> _Tasks to perform_
[A] From the passage on Arundel, list every date that gives both a day and a month.
[B] Print everything in the passage on Arundel from "In 1387 Richard" down to "at Westminster Hall.", word for word.
[C] Answer these from the passage on Arundel:
(i) Where did Arundel join Gloucester and Warwick?
(ii) Who replaced Arundel as admiral?
(iii) How much was Arundel fined in 1392 for his marriage?

> _Document_
In 1387 Richard II obtained from the judges a declaration of the illegality of the commission of which Arundel was a member. His rash attempt to arrest the earl produced the final conflict. Northumberland was sent to seize Arundel at Reigate, but, fearing the number of his retainers, retired without accomplishing his mission.21 Warned of this treachery, Arundel escaped by night and joined Gloucester and Warwick at Harringhay, where they took arms (November 1387). At Waltham Cross on 16 Nov. they first appealed of treason the evil councillors of the king, and on 17 Nov. forced Richard to accept their charges at Westminster Hall.

When the favourites attempted resistance, another meeting of the confederates was held on 12 Dec. at Huntingdon, where Arundel strongly urged the capture and deposition of the king. But the reluctance of the new associates, Derby and Nottingham, caused this violent plan to be rejected.22 But Arundel continued the fiercest of the king's enemies. In the parliament of February 1388 he was one of the five lords who solemnly renewed the appeal.23 He specially pressed for the execution of Barley, though Derby wished to save him, and for three hours the queen interceded on her knees for his life.24

In May 1388 Arundel again went to sea, still acting as admiral, and now also as captain of Brest and lieutenant of the king in Brittany. Failing to do anything great in that country, he sailed southward, conquered Oleron and other small islands off the coast , and finally landed off La Rochelle, and took thence great pillage.25 Next year, however, he was superseded as admiral by Huntingdon,26 and in May was, with the other Lords Appellant, removed from the council. He was, however, restored in December, when Richard and his old masters finally came to terms.27

For the next few years peace prevailed at home and abroad. The party of the appellants began to show signs of breaking up, though Arundel still remained faithful to his old policy. In 1392 he was fined four hundred marks for marrying Philippa, daughter of the Earl of March and widow of John Hastings, Earl of Pembroke.28 A personal quarrel of Arundel with John of Gaunt marks the beginning of the catastrophe of Richard II's reign. The new Countess of Arundel was rude to Catharine Swynford.29 Henry Beaufort, if report were true, seduced Alice, Arundel's daughter.30 In 1393, when Arundel was residing at his castle of Holt, a revolt against John of Gaunt broke out in Cheshire, and Arundel showed such inactivity in assisting in the restoration of peace that the duke publicly accused him in parliament of conniving at the rising.31 Arundel answered by a long series of complaints against Lancaster.32 Some of these so nearly touched the king as to make him very angry, and Arundel was compelled to apologise for what he had said. The actual English words that he uttered in his recantation are preserved in the Rolls of Parliament.

A short retirement from court now seems to have ensued,33 but Arundel soon returned, only to give Richard fresh offence by coming late to the queen's funeral and yet asking leave to retire at once from the ceremony.34 The king struck Arundel with a cane with such force as to shed blood and therefore to pollute the precincts of Westminster Abbey. On 3 Aug. Arundel was sent to the Tower,35 but was released on 10 Aug.,36 when he re-entered the council. The appointment of his brother Thomas as Archbishop of Canterbury may mark the final reconciliation.

> _Data listing_
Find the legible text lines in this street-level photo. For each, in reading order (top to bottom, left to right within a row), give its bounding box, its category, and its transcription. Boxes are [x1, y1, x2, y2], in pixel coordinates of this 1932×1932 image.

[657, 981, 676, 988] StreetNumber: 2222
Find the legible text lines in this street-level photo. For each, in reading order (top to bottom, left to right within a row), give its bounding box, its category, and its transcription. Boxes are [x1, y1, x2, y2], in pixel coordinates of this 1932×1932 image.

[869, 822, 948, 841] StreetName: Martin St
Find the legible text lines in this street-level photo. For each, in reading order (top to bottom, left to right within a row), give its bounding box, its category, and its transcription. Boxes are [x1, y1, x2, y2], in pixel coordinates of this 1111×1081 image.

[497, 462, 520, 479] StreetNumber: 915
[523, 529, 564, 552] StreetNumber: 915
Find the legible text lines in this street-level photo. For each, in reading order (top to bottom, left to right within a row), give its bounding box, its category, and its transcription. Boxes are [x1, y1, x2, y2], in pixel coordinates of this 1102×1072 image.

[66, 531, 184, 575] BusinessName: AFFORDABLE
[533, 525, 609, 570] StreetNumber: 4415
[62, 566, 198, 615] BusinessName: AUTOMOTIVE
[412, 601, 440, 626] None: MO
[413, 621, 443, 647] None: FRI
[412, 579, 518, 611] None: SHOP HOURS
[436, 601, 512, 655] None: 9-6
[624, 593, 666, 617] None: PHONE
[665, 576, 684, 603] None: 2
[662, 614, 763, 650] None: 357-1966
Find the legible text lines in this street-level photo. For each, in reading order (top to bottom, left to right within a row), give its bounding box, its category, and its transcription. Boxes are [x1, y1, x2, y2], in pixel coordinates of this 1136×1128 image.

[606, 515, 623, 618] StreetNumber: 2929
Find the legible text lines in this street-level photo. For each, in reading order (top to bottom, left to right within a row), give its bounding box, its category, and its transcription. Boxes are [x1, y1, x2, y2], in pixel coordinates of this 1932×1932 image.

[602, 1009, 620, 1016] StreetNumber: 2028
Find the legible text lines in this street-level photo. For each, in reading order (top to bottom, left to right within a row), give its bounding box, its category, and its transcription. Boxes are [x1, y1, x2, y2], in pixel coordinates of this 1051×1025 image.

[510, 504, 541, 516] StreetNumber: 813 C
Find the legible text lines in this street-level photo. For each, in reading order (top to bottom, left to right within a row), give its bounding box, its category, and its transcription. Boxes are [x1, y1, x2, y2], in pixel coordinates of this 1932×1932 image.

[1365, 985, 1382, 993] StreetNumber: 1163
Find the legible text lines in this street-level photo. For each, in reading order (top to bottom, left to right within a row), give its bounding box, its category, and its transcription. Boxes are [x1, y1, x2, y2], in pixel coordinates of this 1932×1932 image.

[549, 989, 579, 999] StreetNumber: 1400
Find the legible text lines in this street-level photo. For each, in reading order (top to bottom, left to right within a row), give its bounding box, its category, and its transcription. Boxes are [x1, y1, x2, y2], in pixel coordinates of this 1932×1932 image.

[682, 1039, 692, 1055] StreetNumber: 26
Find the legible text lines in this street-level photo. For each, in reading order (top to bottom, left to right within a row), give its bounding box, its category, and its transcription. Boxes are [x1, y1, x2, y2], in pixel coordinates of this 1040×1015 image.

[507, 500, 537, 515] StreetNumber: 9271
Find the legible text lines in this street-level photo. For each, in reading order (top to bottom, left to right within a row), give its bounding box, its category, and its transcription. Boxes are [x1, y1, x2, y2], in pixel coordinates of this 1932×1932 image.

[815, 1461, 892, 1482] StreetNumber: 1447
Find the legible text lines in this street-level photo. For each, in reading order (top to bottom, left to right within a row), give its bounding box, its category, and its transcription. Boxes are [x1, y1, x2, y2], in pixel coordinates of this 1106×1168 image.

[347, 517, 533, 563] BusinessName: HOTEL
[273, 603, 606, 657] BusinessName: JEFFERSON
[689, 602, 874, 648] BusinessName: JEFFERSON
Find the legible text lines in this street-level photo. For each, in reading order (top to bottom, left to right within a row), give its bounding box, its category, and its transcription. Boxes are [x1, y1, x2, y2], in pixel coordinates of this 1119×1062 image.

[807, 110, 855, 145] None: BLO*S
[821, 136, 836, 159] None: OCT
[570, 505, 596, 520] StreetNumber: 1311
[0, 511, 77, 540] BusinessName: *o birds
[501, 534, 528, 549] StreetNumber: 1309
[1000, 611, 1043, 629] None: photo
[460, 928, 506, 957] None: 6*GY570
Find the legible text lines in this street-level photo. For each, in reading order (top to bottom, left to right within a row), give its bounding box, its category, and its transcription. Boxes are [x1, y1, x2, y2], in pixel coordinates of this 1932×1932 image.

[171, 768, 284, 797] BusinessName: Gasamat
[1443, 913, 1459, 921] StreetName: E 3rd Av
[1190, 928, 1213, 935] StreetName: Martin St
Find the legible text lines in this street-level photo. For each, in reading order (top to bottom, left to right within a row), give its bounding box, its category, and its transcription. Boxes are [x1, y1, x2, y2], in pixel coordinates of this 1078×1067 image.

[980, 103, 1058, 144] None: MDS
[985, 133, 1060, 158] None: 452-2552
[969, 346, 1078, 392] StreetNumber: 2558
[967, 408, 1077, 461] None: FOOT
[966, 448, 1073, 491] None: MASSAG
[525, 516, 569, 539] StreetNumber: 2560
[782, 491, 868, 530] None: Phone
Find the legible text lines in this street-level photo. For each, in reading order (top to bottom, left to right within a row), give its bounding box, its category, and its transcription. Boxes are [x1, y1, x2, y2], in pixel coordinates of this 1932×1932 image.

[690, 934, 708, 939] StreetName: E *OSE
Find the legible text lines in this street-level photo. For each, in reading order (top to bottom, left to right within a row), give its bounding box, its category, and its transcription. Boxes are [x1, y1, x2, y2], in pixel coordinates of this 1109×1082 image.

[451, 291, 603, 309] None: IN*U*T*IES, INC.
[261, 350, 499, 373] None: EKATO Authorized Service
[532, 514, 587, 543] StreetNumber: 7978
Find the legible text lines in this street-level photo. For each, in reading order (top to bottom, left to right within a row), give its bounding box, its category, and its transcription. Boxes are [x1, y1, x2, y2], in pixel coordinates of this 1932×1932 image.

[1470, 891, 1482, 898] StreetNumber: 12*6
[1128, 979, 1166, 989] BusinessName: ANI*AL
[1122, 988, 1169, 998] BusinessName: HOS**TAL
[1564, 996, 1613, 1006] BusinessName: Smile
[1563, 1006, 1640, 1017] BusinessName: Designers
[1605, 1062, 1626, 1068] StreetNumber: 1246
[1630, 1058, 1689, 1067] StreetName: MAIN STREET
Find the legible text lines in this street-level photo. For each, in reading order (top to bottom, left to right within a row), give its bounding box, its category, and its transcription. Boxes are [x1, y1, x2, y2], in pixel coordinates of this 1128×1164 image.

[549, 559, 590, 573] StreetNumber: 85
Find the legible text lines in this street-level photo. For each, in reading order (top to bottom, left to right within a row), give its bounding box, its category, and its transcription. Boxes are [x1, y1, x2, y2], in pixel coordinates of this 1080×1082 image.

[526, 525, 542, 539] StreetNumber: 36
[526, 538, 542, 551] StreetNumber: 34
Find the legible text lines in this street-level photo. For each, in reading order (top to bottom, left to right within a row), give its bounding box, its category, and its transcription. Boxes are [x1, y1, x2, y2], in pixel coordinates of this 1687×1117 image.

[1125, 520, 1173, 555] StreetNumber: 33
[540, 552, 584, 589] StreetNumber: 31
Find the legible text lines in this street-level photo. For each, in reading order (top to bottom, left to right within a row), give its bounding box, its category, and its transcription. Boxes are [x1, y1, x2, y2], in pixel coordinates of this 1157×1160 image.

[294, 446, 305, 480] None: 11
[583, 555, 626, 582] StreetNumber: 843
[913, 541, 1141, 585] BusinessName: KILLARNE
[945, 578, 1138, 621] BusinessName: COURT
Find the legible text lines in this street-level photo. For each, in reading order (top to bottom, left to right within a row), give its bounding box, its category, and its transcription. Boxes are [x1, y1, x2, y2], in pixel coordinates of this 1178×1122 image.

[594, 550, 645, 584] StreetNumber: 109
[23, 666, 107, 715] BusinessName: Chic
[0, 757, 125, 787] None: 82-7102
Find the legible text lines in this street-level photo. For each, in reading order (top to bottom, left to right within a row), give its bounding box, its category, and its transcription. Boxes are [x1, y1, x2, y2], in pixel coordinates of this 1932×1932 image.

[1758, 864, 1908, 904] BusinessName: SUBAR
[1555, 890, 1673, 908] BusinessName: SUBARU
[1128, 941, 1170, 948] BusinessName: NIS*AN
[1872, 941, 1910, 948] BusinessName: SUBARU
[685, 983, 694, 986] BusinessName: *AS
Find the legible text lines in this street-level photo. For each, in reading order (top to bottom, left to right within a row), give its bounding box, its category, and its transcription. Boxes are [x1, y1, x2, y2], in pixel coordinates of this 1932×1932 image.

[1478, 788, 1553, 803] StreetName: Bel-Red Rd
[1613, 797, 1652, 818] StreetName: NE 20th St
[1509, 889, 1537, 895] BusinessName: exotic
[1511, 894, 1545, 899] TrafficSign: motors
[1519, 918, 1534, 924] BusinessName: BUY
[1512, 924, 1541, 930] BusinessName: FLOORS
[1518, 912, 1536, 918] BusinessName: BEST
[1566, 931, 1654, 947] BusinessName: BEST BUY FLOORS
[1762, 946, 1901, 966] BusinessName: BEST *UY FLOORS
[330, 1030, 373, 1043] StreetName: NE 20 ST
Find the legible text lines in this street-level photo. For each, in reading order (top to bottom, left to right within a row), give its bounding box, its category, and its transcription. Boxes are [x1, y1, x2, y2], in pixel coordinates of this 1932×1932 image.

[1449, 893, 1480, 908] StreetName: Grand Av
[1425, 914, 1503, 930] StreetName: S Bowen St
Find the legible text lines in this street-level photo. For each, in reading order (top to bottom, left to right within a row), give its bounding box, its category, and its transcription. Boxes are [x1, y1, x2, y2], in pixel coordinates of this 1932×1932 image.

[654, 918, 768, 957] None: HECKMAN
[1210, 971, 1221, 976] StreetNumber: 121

> _List of solutions_
[A] 16 Nov., 17 Nov., 12 Dec., 3 Aug., 10 Aug.

[B]
In 1387 Richard II obtained from the judges a declaration of the illegality of the commission of which Arundel was a member. His rash attempt to arrest the earl produced the final conflict. Northumberland was sent to seize Arundel at Reigate, but, fearing the number of his retainers, retired without accomplishing his mission.21 Warned of this treachery, Arundel escaped by night and joined Gloucester and Warwick at Harringhay, where they took arms (November 1387). At Waltham Cross on 16 Nov. they first appealed of treason the evil councillors of the king, and on 17 Nov. forced Richard to accept their charges at Westminster Hall.

[C]
(i) At Harringhay
(ii) Huntingdon
(iii) Four hundred marks